**Saved data entries**.

____

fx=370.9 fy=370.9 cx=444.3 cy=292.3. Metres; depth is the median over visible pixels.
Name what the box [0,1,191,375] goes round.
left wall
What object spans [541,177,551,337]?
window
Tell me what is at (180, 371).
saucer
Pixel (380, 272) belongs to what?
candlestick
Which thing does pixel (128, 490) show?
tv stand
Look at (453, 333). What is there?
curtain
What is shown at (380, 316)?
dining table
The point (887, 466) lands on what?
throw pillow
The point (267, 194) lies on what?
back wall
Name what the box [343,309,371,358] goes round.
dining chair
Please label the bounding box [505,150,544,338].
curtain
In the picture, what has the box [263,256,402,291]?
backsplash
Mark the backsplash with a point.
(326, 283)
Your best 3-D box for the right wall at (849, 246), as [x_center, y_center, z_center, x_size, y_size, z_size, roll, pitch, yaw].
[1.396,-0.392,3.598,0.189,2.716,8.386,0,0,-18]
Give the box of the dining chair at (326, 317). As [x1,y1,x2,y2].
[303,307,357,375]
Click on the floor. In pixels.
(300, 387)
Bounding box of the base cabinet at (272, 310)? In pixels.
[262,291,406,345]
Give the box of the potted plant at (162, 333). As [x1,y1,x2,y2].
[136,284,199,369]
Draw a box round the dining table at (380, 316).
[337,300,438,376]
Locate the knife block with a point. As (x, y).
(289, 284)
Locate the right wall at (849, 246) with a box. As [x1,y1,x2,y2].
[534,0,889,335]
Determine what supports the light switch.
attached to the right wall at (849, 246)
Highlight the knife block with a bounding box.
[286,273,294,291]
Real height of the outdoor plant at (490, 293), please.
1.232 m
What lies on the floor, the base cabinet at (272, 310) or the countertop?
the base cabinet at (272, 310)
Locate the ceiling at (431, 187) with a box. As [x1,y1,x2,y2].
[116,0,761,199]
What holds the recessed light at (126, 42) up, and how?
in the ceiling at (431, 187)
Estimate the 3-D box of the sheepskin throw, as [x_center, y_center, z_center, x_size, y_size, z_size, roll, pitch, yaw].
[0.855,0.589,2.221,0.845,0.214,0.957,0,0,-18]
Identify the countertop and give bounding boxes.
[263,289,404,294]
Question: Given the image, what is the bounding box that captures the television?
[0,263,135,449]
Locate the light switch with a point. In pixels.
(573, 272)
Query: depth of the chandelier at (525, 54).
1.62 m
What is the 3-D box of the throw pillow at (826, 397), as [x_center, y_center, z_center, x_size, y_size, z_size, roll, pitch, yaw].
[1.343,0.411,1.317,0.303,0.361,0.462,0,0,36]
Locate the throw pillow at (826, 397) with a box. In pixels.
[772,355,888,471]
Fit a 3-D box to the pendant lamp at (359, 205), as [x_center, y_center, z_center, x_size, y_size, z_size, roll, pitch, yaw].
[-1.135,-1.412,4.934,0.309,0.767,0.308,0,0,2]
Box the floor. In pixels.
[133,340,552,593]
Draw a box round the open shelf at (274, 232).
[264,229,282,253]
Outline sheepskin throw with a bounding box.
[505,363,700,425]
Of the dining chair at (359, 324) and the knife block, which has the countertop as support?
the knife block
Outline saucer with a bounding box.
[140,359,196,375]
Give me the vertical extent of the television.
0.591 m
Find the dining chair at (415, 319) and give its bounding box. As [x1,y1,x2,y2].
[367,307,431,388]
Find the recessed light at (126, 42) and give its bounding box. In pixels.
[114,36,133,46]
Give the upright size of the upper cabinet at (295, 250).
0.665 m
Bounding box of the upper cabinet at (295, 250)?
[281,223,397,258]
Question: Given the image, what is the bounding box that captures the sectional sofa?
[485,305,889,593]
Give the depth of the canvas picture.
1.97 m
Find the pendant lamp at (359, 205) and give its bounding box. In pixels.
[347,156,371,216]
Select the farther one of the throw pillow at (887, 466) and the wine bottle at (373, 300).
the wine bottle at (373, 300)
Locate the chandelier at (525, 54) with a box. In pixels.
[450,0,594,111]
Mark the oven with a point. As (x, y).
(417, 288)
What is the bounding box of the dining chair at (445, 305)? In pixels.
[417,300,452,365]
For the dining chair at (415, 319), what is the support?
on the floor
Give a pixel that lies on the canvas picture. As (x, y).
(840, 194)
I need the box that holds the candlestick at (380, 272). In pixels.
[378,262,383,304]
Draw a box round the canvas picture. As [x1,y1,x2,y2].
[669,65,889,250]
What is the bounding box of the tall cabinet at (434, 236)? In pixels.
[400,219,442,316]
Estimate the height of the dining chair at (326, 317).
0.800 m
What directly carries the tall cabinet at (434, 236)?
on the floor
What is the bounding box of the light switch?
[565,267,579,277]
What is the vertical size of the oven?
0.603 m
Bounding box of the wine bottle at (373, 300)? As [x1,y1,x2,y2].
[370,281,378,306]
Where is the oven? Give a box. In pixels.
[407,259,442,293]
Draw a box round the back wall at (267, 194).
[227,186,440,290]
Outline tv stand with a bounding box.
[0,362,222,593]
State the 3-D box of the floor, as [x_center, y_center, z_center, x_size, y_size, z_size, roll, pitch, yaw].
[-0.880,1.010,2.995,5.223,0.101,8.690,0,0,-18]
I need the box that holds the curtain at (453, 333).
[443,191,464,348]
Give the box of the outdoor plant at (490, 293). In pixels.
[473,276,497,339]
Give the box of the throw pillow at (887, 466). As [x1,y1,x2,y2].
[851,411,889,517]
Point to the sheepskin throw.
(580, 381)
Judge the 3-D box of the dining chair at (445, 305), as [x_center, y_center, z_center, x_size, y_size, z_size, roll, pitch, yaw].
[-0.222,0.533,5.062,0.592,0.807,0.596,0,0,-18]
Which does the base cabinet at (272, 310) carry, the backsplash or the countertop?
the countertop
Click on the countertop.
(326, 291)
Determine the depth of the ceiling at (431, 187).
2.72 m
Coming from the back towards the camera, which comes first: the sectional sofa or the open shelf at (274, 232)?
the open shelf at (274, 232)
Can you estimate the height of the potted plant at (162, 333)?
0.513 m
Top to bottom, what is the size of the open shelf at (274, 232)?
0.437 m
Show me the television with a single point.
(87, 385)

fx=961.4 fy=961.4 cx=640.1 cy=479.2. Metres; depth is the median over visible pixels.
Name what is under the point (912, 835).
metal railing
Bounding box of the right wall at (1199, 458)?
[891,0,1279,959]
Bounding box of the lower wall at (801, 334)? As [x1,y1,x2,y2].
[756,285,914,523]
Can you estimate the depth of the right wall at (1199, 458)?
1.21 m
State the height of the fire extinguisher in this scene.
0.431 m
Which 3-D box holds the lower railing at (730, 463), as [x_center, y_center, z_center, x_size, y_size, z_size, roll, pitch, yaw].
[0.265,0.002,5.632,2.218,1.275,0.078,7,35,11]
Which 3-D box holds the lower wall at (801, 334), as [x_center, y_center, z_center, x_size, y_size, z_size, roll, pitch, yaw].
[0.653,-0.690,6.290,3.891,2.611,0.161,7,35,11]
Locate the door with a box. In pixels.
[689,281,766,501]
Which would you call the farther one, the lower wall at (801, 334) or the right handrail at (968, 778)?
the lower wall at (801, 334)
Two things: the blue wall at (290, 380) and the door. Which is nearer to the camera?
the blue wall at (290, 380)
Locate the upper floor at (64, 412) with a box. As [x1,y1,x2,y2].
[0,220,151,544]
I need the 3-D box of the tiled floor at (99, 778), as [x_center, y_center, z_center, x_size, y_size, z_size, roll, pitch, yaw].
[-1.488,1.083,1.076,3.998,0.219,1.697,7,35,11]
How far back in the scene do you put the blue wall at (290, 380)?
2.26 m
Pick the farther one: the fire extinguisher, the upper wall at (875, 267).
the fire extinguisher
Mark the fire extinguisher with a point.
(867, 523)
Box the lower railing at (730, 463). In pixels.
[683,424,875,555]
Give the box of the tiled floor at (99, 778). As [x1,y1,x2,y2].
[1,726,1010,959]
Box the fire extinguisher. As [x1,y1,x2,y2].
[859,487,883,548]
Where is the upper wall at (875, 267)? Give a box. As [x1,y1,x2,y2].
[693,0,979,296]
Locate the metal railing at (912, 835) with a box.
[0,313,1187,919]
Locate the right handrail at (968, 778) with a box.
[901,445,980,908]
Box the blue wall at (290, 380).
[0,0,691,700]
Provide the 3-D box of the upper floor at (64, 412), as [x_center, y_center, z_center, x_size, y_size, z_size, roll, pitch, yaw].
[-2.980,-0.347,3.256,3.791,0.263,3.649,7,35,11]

____

**TASK BRIEF**.
For the string "median", go through the entries above and copy each line where it occurs.

**EXERCISE OUTPUT**.
fx=370.9 fy=370.9 cx=444.3 cy=292.3. Metres; depth is the median over visible pixels.
fx=961.4 fy=961.4 cx=640.1 cy=479.2. Metres; depth is the median over visible pixels.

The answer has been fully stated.